<<<<
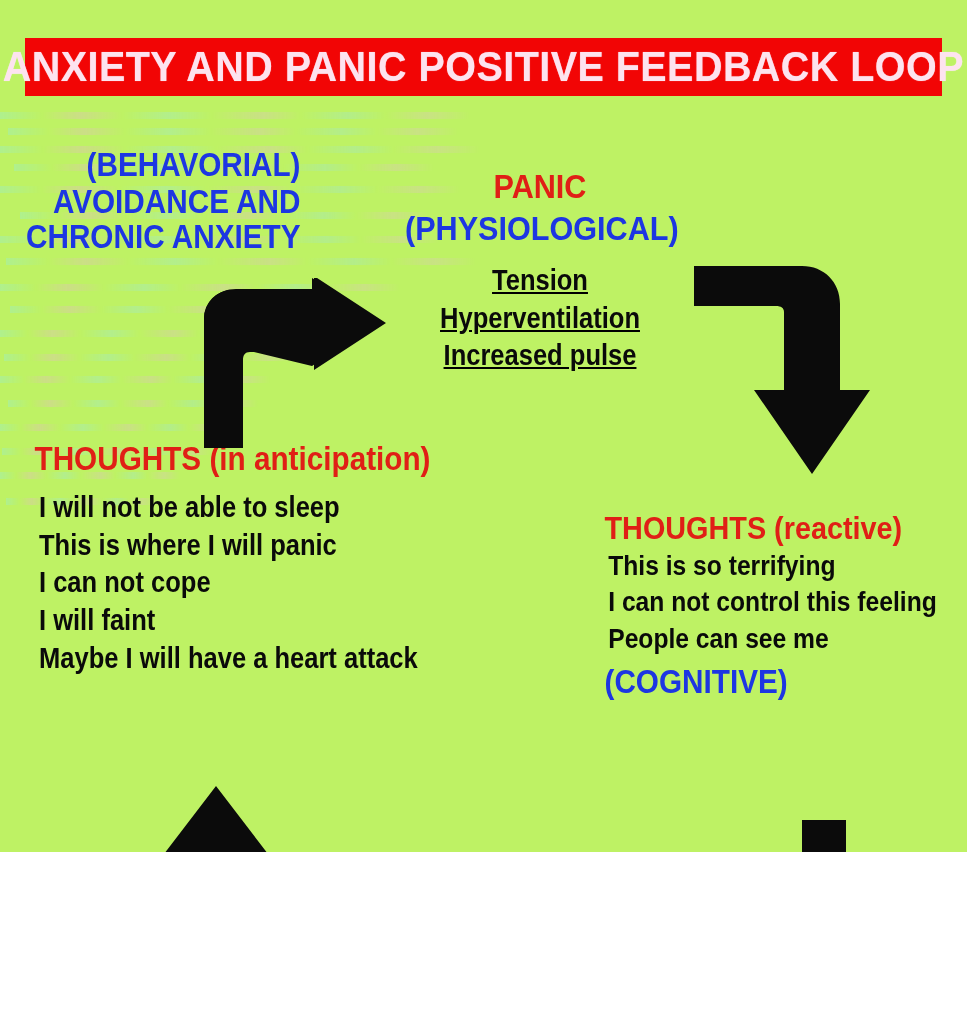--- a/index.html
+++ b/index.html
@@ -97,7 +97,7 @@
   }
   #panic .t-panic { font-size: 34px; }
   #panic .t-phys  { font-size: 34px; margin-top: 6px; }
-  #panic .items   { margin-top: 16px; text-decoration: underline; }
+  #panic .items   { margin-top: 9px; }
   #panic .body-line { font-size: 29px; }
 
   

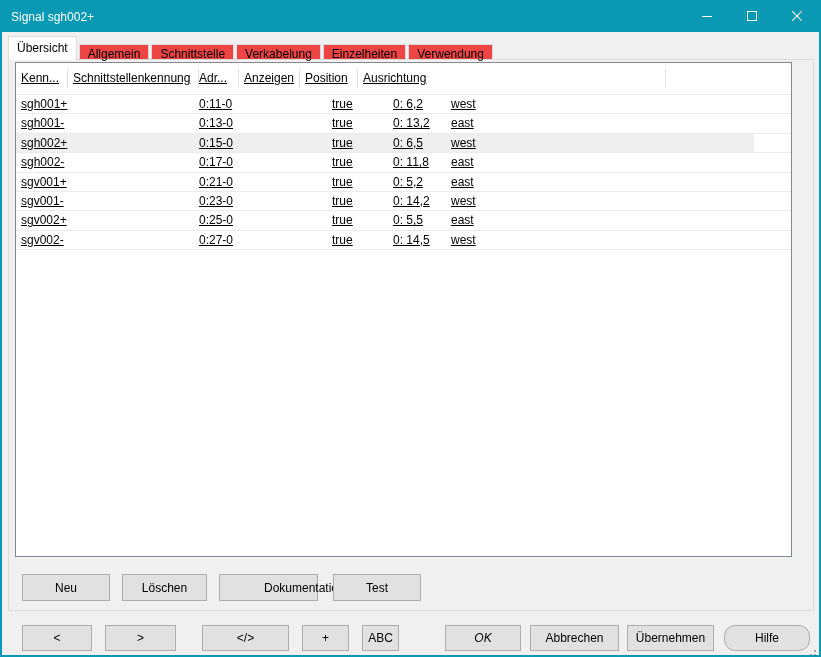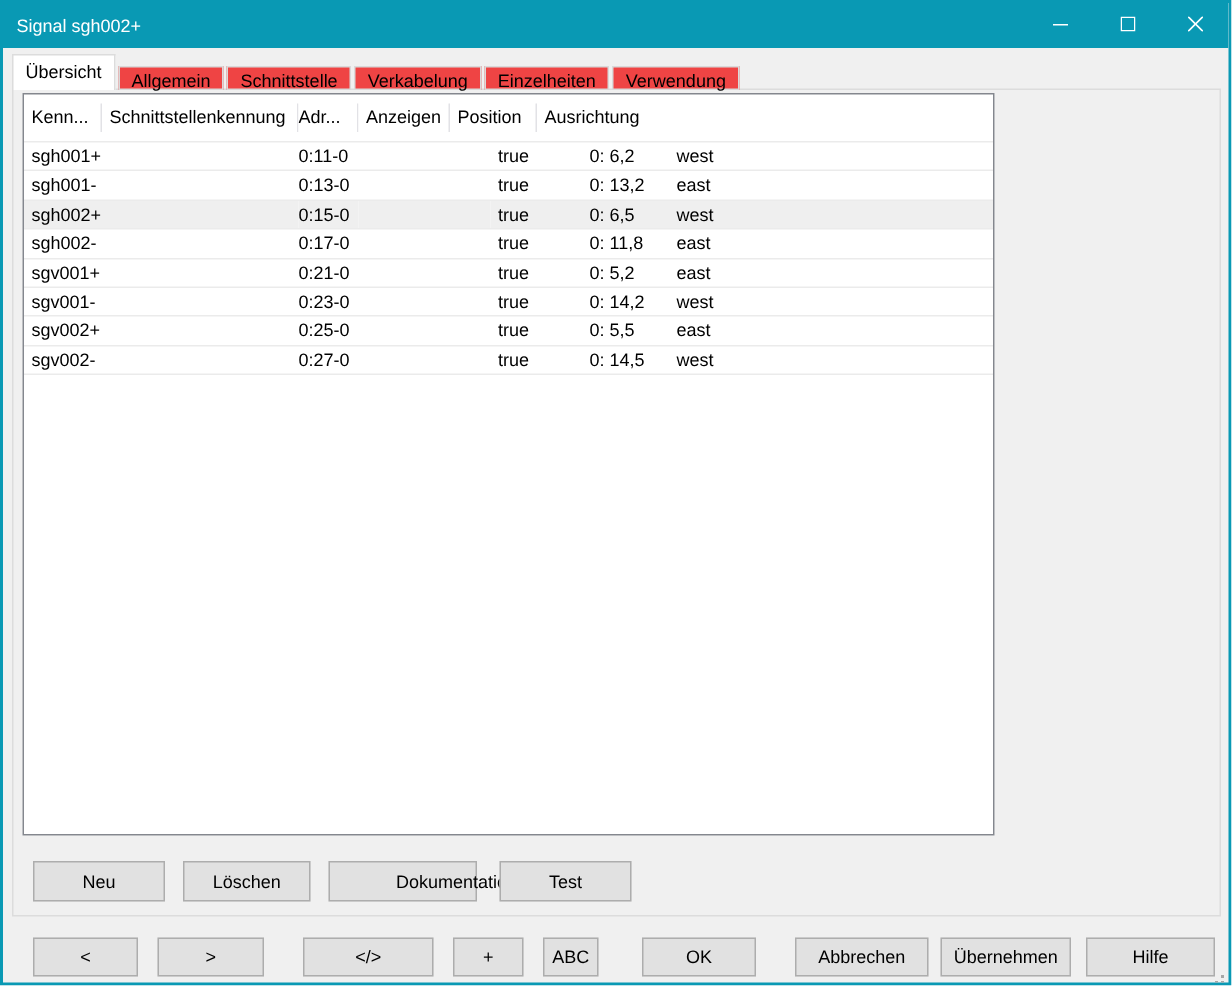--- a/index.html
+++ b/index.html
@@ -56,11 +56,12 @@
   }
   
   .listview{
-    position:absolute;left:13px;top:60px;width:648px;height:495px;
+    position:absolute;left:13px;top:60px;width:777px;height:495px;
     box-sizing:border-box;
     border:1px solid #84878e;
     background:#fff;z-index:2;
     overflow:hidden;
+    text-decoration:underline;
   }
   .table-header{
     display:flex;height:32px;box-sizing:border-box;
>>>>
* [What to do]: Find the string "items" in the data. Report each line it appears in.

* [The answer]:
-  #panic .items   { margin-top: 16px; text-decoration: underline; }
+  #panic .items   { margin-top: 9px; }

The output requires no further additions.